– Ты споткнулся, когда помянул Прадо… Почему? Оттого, что именно там меня видели с Кемпом?
– Да.
– Ты думал, что упоминанием Прадо можешь обидеть меня?
– Да, пожалуй. Но мне самому тоже было неприятно произносить это слово, хотя я так любил его раньше…
– Отведешь меня завтра в Прадо?
– Конечно.
– Я там работала, – сказала Криста чуть не по слогам, – поэтому не смела смотреть живопись.
– Ты хочешь сейчас выговориться про свою работу? – спросил он. – Можешь, если тебе это надо.
– Я не знаю, чего я хочу, милый… не сердись… Я должна тебе рассказать…
Она не успела закончить, потому что вышел второй фокусник, испанец, и все зрители зааплодировали ему, выражая свою симпатию сдержанным дружеским «оле!».
Этот вел себя иначе: слишком ломко поклонился («Я так смеюсь, – подумал Роумэн, – давно я так не смеялся, целую вечность, с того дня, когда Штирлиц сказал о Прадо»), слишком фамильярно подмигнул хозяину, слишком резко выбросил в сторону правую руку и, чересчур фокусничая, провел левой рукой по большому и указательному пальцам сплошную красную линию каким-то особенным, очень мягким и ярким мелком – получился рот. Затем он надел на безымянный палец куклу, и красный рот начал диалог со смешным, встрепанным человечком. Рука смешила гостей, рассказывала про собравшихся какие-то истории. Потом брат хозяина, Доминго, вынес клетку с огромным попугаем, и начался разговор троих, а после сам хозяин вытащил громадную голову из папье-маше. Теперь разговаривали уже четыре существа – встрепанный человечек на безымянном пальце, рот, составленный из указательного и большого, попугай и голова из папье-маше. Фокусник был недвижим, только заметно, как резко напряжена его шея: чревовещание – трудная профессия, не меньше шести часов ежедневных репетиций, а когда же он, бедный, бегает в поисках антрепренеров?!
– Это искусство, – сказала Криста, зааплодировав первой.
Чревовещатель заметил это; кукла и красный рот немедленно повернулись к ней:
– Мы нравимся вам, сеньора? Спасибо, нам очень приятно, что мы пришлись по душе такой гвапе[12], свои-то мало что понимают в нашем искусстве, свои никогда не ценят при жизни артистов, только чужаки отмечают в нас талант, правда? – обратился встрепанный человек к попугаю.
– Холер[13], – ответил тот, – истинная правда.
– А ты эмигрируй! – воскликнула страшная голова из папье-маше.
В зале притихли: такого рода шутки были не по душе Пуэрто-дель-Соль[14].

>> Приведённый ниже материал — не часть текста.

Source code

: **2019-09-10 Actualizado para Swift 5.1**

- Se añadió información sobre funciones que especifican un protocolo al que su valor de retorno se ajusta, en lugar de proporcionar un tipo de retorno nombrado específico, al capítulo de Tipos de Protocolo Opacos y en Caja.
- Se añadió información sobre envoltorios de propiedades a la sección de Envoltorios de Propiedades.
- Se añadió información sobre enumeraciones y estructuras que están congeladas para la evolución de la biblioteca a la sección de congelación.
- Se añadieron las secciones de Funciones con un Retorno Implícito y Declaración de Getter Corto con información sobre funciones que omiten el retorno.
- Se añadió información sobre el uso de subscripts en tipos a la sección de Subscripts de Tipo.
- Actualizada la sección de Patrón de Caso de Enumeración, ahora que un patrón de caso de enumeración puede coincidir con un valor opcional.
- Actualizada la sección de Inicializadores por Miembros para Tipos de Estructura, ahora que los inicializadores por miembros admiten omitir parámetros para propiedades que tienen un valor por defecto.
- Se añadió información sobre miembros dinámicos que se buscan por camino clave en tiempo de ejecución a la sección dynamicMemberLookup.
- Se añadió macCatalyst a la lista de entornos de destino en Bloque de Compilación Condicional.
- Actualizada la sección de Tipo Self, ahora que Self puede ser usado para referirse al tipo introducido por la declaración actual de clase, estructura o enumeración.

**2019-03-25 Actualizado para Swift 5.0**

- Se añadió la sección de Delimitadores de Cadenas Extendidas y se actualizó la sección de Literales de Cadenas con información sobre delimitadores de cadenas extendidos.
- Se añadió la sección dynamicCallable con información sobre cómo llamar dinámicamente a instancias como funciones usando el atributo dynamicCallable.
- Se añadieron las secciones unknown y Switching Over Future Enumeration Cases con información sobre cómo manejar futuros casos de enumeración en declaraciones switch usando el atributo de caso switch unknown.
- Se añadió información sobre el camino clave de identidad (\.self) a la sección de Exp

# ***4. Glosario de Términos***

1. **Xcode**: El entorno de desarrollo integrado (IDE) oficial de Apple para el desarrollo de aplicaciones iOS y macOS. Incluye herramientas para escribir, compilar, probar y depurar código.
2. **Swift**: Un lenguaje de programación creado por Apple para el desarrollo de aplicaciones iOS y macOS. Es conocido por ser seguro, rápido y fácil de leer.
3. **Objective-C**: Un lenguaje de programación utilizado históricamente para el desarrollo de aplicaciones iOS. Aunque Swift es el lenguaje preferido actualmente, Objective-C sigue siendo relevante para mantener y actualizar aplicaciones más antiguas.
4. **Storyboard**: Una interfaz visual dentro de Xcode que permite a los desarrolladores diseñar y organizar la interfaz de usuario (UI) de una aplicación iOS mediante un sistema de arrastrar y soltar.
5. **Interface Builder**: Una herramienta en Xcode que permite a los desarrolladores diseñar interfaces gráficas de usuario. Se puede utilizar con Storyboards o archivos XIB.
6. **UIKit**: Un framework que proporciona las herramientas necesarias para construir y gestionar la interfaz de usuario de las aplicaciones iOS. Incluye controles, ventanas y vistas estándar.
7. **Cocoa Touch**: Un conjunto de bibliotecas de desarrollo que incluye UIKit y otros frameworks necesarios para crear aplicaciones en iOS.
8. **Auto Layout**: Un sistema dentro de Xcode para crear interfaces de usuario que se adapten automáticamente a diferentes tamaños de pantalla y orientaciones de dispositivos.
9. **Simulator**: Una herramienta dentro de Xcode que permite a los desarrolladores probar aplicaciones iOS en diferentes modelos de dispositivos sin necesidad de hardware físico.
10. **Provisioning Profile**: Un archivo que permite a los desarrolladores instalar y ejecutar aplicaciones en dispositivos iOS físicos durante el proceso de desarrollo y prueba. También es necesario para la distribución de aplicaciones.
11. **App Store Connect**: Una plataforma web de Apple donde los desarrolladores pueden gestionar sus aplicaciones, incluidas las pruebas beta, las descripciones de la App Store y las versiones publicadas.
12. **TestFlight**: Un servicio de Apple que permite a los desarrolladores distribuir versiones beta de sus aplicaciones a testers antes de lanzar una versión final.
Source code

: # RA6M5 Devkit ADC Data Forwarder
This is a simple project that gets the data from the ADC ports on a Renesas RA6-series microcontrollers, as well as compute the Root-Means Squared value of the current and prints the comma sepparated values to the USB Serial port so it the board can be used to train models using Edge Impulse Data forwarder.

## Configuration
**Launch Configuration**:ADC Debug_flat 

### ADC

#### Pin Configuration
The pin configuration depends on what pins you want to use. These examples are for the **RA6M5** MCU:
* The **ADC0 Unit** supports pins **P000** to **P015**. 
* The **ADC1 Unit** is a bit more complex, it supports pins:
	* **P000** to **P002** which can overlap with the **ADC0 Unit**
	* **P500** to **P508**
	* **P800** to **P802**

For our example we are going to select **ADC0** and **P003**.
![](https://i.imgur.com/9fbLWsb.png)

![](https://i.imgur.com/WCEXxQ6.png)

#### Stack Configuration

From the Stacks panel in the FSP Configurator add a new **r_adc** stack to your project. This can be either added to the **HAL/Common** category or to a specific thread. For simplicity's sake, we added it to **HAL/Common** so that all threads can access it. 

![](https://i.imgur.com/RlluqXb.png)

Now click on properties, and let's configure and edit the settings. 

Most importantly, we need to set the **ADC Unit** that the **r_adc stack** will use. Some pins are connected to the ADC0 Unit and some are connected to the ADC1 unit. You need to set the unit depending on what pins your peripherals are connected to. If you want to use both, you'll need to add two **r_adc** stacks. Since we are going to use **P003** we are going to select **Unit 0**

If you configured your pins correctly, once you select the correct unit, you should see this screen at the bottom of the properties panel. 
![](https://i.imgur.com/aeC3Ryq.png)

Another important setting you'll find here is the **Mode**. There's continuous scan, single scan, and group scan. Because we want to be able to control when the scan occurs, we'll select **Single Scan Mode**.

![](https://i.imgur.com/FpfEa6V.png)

– Оле! – крикнул Роумэн и зааплодировал. Все засмеялись успокоенно – кто-то рискнул первым, слава богу, на мне никакой ответственности, однако от аплодисментов люди воздержались, ограничились одобрительным «оле!», к делу не пришьешь, да и потом голос в толпе еще надо доказать, а жест заметить значительно легче, – в каждом ресторане ночью появляются шпики из секретной полиции, кто знает, нет ли их и сейчас?

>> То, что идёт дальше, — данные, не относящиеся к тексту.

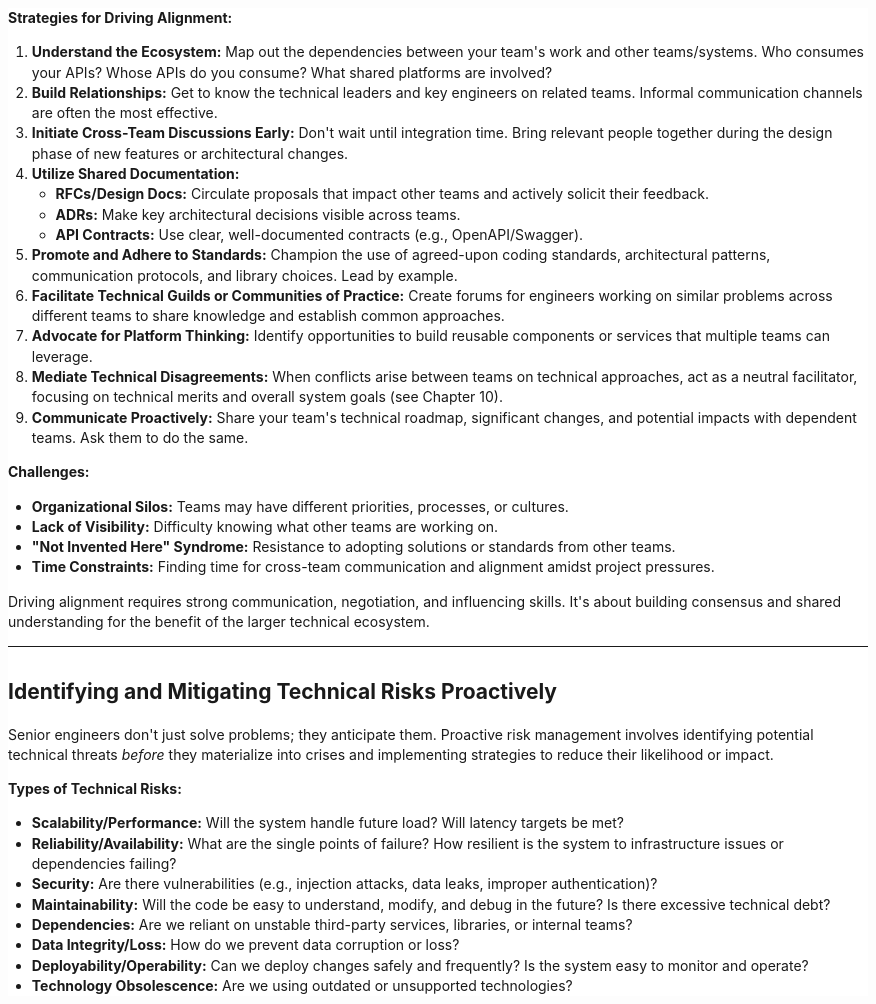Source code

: **Strategies for Driving Alignment:**

1.  **Understand the Ecosystem:** Map out the dependencies between your team's work and other teams/systems. Who consumes your APIs? Whose APIs do you consume? What shared platforms are involved?
2.  **Build Relationships:** Get to know the technical leaders and key engineers on related teams. Informal communication channels are often the most effective.
3.  **Initiate Cross-Team Discussions Early:** Don't wait until integration time. Bring relevant people together during the design phase of new features or architectural changes.
4.  **Utilize Shared Documentation:**
    - **RFCs/Design Docs:** Circulate proposals that impact other teams and actively solicit their feedback.
    - **ADRs:** Make key architectural decisions visible across teams.
    - **API Contracts:** Use clear, well-documented contracts (e.g., OpenAPI/Swagger).
5.  **Promote and Adhere to Standards:** Champion the use of agreed-upon coding standards, architectural patterns, communication protocols, and library choices. Lead by example.
6.  **Facilitate Technical Guilds or Communities of Practice:** Create forums for engineers working on similar problems across different teams to share knowledge and establish common approaches.
7.  **Advocate for Platform Thinking:** Identify opportunities to build reusable components or services that multiple teams can leverage.
8.  **Mediate Technical Disagreements:** When conflicts arise between teams on technical approaches, act as a neutral facilitator, focusing on technical merits and overall system goals (see Chapter 10).
9.  **Communicate Proactively:** Share your team's technical roadmap, significant changes, and potential impacts with dependent teams. Ask them to do the same.

**Challenges:**

- **Organizational Silos:** Teams may have different priorities, processes, or cultures.
- **Lack of Visibility:** Difficulty knowing what other teams are working on.
- **"Not Invented Here" Syndrome:** Resistance to adopting solutions or standards from other teams.
- **Time Constraints:** Finding time for cross-team communication and alignment amidst project pressures.

Driving alignment requires strong communication, negotiation, and influencing skills. It's about building consensus and shared understanding for the benefit of the larger technical ecosystem.

---

## Identifying and Mitigating Technical Risks Proactively

Senior engineers don't just solve problems; they anticipate them. Proactive risk management involves identifying potential technical threats _before_ they materialize into crises and implementing strategies to reduce their likelihood or impact.

**Types of Technical Risks:**

- **Scalability/Performance:** Will the system handle future load? Will latency targets be met?
- **Reliability/Availability:** What are the single points of failure? How resilient is the system to infrastructure issues or dependencies failing?
- **Security:** Are there vulnerabilities (e.g., injection attacks, data leaks, improper authentication)?
- **Maintainability:** Will the code be easy to understand, modify, and debug in the future? Is there excessive technical debt?
- **Dependencies:** Are we reliant on unstable third-party services, libraries, or internal teams?
- **Data Integrity/Loss:** How do we prevent data corruption or loss?
- **Deployability/Operability:** Can we deploy changes safely and frequently? Is the system easy to monitor and operate?
- **Technology Obsolescence:** Are we using outdated or unsupported technologies?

– Меня заставляли репетировать встречу с тобой, – сказала Криста. – Ты не представляешь себе, как это было унизительно… Они спросили, правда ли, что я люблю тебя. Я ответила, что ты просто хороший партнер в постели…
– Да?
– Ты понимаешь, отчего я именно так ответила?
– Нет.
– Потому что палачам никогда нельзя показывать, кого ты любишь. Они обязательно этим воспользуются, будут жать именно на это, выкручивать руки, сулить, доказывать, унижать… Я знаю, я испытала это на себе, потому что просила за па…
– Я знаю.
– Я понимаю, что знаешь. Но ты дослушай меня все-таки. Я не скрывала своей любви к нему. Более того, я объясняла им, за что я люблю… любила папочку… Я пыталась рассказать им, какой он умный, честный, красивый, как он добр к людям… Понимаешь? Я рассказала им такое, что они смогли использовать в тюрьме – против папы. Они пугали его, что я тоже арестована… иначе откуда бы они узнали такое о нем?